The REIT's portfolio was 90.7% occupied and 91.5% leased at year-end 2003, and its year-to-date tenant retention rate was 80.2%, which "exceeded our aggressive goals," says Gerard H. Sweeney, president and CEO. "Clearly, the leasing market continues to remain challenging. We were able to surpass our same-store net operating income forecasts and we remain focused on controlling our capital costs and capturing more than our share of transactions in this highly competitive environment. We continue to be cautious in our outlook for 2004," he adds.

Sweeney cited Brandywine's joint venture with Australia-based Macquarie Office Trust and "success in raising attractively priced equity capital" as moves that "accelerated our balance sheet strengthening program." During the fourth quarter, the REIT contributed two office properties containing 663,000 sf and valued at $112.8 million, into a real estate venture with Macquarie while retaining a 20% interest.
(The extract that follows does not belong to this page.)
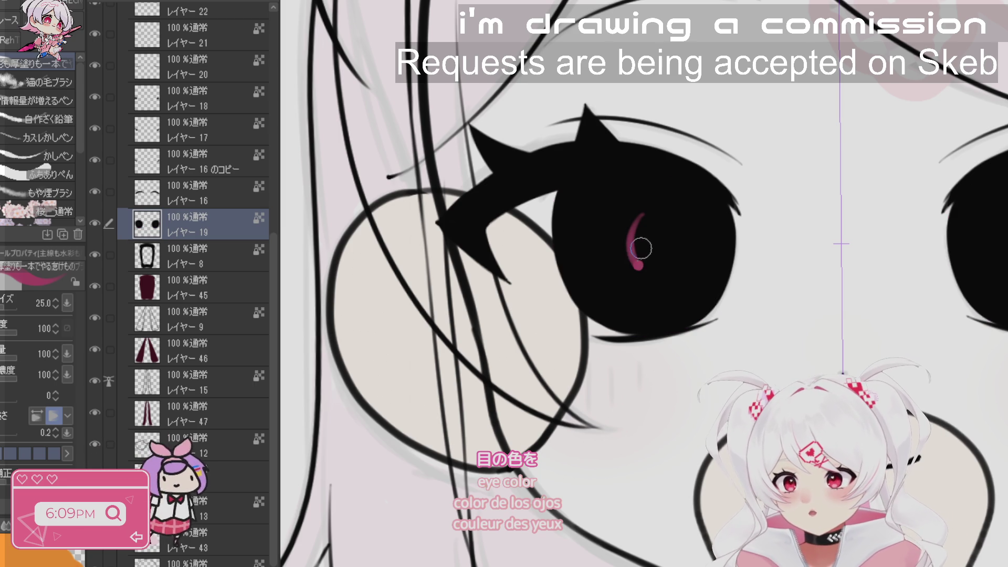
{"action": "key", "text": "ctrl+z"}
In addition, Brandywine sold six office properties aggregating 302,000 sf for $29.7 million and 21 acres of land for $3 million during the same quarter.

Also during fourth quarter it gained net proceeds of $64.1 million from a public offering of common stock and $48.1 million from the sale of preferred shares. It also significantly reduced dividend payments by redeeming outstanding preferred shares from previous offerings.